— Exercise goal —
When you reach the line containing "Which of the" in the data below, reproduce it and every line that follows, exactly and without additions.

(Scene geometry reasoning data)
^^^^^^^^

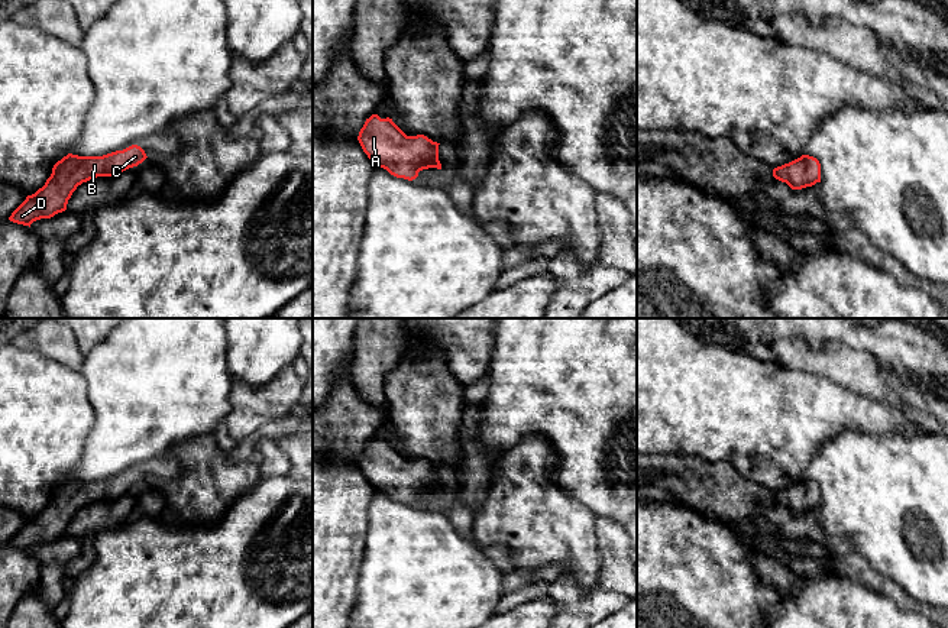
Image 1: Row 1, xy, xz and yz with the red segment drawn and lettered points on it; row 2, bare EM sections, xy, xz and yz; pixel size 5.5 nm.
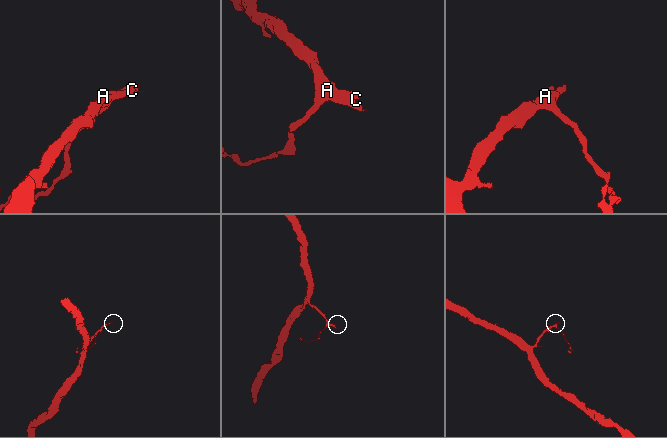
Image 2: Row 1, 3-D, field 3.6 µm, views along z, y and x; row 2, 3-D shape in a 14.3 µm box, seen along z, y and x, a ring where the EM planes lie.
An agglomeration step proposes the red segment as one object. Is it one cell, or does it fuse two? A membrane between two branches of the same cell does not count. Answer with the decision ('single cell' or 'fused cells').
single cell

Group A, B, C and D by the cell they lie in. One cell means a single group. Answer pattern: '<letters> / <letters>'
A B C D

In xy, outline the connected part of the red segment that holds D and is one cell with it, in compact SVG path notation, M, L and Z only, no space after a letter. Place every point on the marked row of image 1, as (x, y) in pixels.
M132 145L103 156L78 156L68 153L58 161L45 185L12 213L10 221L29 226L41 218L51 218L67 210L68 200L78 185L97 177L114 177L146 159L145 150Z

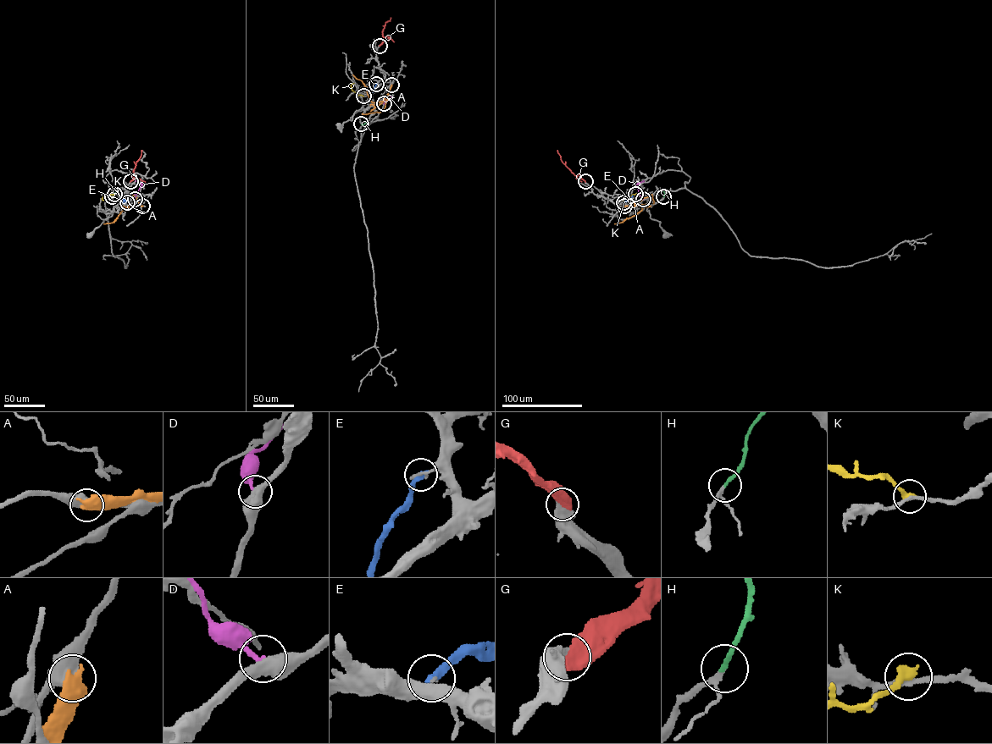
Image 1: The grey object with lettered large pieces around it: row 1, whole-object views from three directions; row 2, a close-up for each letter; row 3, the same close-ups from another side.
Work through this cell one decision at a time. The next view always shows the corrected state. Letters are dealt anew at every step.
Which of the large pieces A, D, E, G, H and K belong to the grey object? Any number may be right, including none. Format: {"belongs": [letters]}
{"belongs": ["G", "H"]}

^^^^^^^^

— Task output —
Which of the large pieces A, D, E, G, H and K belong to the grey object? Any number may be right, including none. Format: {"belongs": [letters]}
{"belongs": ["G", "H"]}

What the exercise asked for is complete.